Then, as the story goes, Vesosis waged a war disastrous to himself against
the Scythians, whom ancient tradition asserts to have been the husbands of the
Amazons. Concerning these female warriors Orosius speaks in convincing language.
Thus we can clearly prove that Vesosis then fought with the Goths, since we know
surely that he waged war with the husbands of the Amazons. They dwelt at that
time along a bend of Lake Maeotis, from the river Borysthenes, which the natives
call the Danaper, to the stream of the Tanais.
By the Tanais I mean the river which flows down from the Rhipaeian mountains
and rushes with so swift a current that when the neighboring streams or Lake Maeotis
and the Bosphorus are frozen fast, it is the only river that is kept warm by the
rugged mountains and is never solidified by the Scythian cold. It is also famous
as the boundary of Asia and Europe. For the other Tanais is the one which rises
in the mountains of the Chrinni and flows into the Caspian Sea.
The Danaper begins in a great marsh and issues from it as from its mother.
It is sweet and fit to drink as far as half-way down its course. It also produces
fish of a fine flavor and without bones, having only cartilage as the frame-work
of their bodies. But as it approaches the Pontus it receives a little spring called
Exampaeus, so very bitter that although the river is navigable for the length
of a forty days’ voyage, it is so altered by the water of this scanty stream as
to become tainted and unlike itself, and flows thus tainted into the sea between
the Greek towns of Callipidae and Hypanis. At its mouth there is an island named
Achilles. Between these two rivers is a vast land filled with forests and treacherous
swamps.
This was the region where the Goths dwelt when Vesosis, king of the Egyptians,
made war upon them. Their king at that time was Tanausis. In a battle at the river
Phasis (whence come the birds called pheasants, which are found in abundance at
the banquets of the great all over the world) Tanausis, king of the Goths, met
Vesosis, king of the Egyptians, and there inflicted a severe defeat upon him,
pursuing him even to Egypt. Had he not been restrained by the waters of the impassable
Nile and the fortifications which Vesosis had long ago ordered to be made against
the raids of the Ethiopians, he would have slain him in his own land. But finding
he had no power to injure him there, he returned and conquered almost all Asia
and made it subject and tributary to Sornus, king of the Medes, who was then his
dear friend. At that time some of his victorious army, seeing that the subdued
provinces were rich and fruitful, deserted their companies and of their own accord
remained in various parts of Asia.
From their name or race Pompeius Trogus says the stock of the Parthians had
its origin. Hence even to-day in the Scythian tongue they are called Parthi, that
is, Deserters. And in consequence of their descent they are archers–almost alone
among all the nations of Asia–and are very valiant warriors. Now in regard to
the name, though I have said they were called Parthi because they were deserters,
some have traced the derivation of the word otherwise, saying that they were called
Parthi because they fled from their kinsmen. Now when Tanausis, king of the Goths,
was dead, his people worshipped him as one of their gods.
After his death, while the army under his successors was engaged in an expedition
in other parts, a neighboring tribe attempted to carry off women of the Goths
as booty. But they made a brave resistance, as they had been taught to do by their
husbands, and routed in disgrace the enemy who had come upon them. When they had
won this victory, they were inspired with greater daring. Mutually encouraging
each other, they took up arms and chose two of the bolder, Lampeto and Marpesia,
to act as their leaders.

════════

• **Exercise brief**
Can you print everything in the passage on Vesosis and the Goths from "Then, as the" down to "in convincing language."? The rows are separate material, apart from the passage on Vesosis and the Goths.

════════

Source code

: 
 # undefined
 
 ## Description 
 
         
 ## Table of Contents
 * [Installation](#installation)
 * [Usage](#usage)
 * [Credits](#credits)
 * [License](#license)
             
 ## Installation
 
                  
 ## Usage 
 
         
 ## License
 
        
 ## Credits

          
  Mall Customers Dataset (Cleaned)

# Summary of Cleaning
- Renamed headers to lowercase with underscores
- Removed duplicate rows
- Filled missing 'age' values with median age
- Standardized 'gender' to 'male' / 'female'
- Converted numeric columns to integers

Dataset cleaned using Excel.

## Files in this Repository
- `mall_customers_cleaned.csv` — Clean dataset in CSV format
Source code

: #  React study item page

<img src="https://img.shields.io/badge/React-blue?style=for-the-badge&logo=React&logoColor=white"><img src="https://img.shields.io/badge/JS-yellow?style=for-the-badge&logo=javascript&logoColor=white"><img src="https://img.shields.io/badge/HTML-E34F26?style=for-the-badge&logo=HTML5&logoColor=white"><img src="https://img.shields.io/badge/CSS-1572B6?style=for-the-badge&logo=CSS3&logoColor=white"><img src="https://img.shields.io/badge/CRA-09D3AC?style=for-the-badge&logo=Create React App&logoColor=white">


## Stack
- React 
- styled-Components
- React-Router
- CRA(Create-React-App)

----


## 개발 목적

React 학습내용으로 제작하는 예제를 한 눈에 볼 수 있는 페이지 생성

════════

• **Answer for this exercise**
Then, as the story goes, Vesosis waged a war disastrous to himself against
the Scythians, whom ancient tradition asserts to have been the husbands of the
Amazons. Concerning these female warriors Orosius speaks in convincing language.